Pressure continues to pile on the Turkish lira, with the currency weakening some 0.6 percent against the dollar on Tuesday as investors grow increasingly concerned about an escalation of violence between Syrian government forces and Turkish forces in northwest Syria.
An attack by Syrian government forces killed five Turkish soldiers in northwest Syria on Monday, threatening further escalation in the region after another deadly artillery strike last week.
Turkish defence officials on Tuesday said five other troops were wounded in “intense” shelling in Taftanaz in the northwestern province of Idlib, the last rebel-held stronghold in Syria.
Concerns over Turkey’s increased military involvement in Syria have been weighing on the lira, said Jason Tuvey, senior emerging markets economist at Capital Economics.
“The latest developments certainly raised concern that tensions will continue to flare up,” said Tuvey.
On Tuesday, the lira weakened as far as 6.04250 against the dollar from Monday’s close of 6.0075.
The Turkish currency had declined to 6.05 on Friday- its weakest point in regular trading since late May – but recovered briefly on Monday after Turkey‘s banking regulators imposed new limits on foreigners’ ability to borrow lira and bet against it.
Turkish state banks have sold tens of billions of dollars over the last year to stabilise the lira, which lost some 36 percent of its value in the two years following a currency crisis in 2018.

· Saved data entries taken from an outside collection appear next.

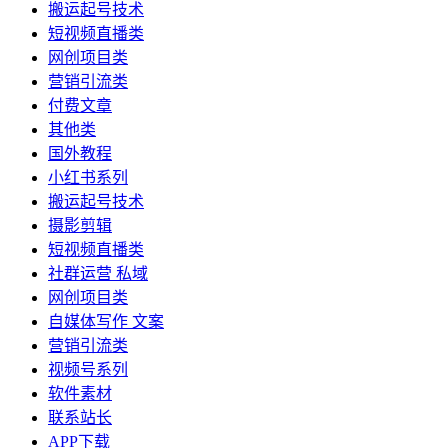
搬运起号技术
短视频直播类
网创项目类
营销引流类
付费文章
其他类
国外教程
小红书系列
搬运起号技术
摄影剪辑
短视频直播类
社群运营 私域
网创项目类
自媒体写作 文案
营销引流类
视频号系列
软件素材
联系站长
APP下载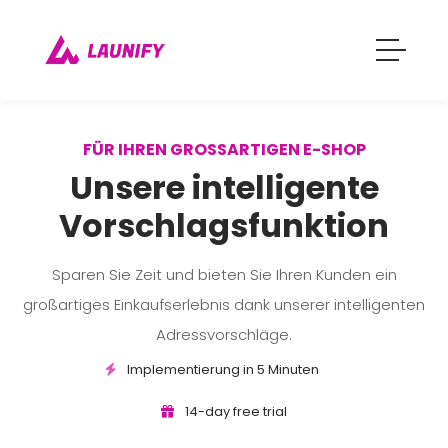
FÜR IHREN GROSSARTIGEN E-SHOP
Unsere intelligente
Vorschlagsfunktion
Sparen Sie Zeit und bieten Sie Ihren Kunden ein
großartiges Einkaufserlebnis dank unserer intelligenten
Adressvorschläge.
Implementierung in 5 Minuten
14-day free trial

Bloomberg News, citing three traders with knowledge of the matter, reported on Tuesday that government-backed lenders have sold around $500m this week defending the lira.
Such interventionist measures by authorities can buoy a currency against market forces. But Capital Economics Tuvey believes such measures are not sustainable.
“The Turkish authorities have kept a tight grip on the lira in recent weeks but we don’t think that this can continue for much longer and expect the currency to fall by 20% against the dollar by end-2020,” Tuvey wrote in a research note to clients on Monday, adding that “The longer that policymakers intervene to prop up the lira, the greater the risk of a disorderly adjustment.”
Turkey’s central bank has aggressively slashed its benchmark interest rate since last July. It now stands at 11.25 percent and inflation has been accelerating in recent months.
Lower interest rates tend to weaken a currency and stoke inflation but such measure can spur economic growth by making it cheaper for consumers and businesses to borrow money to expand consumption and production.
In December, Turkish President Recep Tayyip Erdogan told state broadcaster TRT Haber that the country would attain single-digit interest rates and inflation in 2020.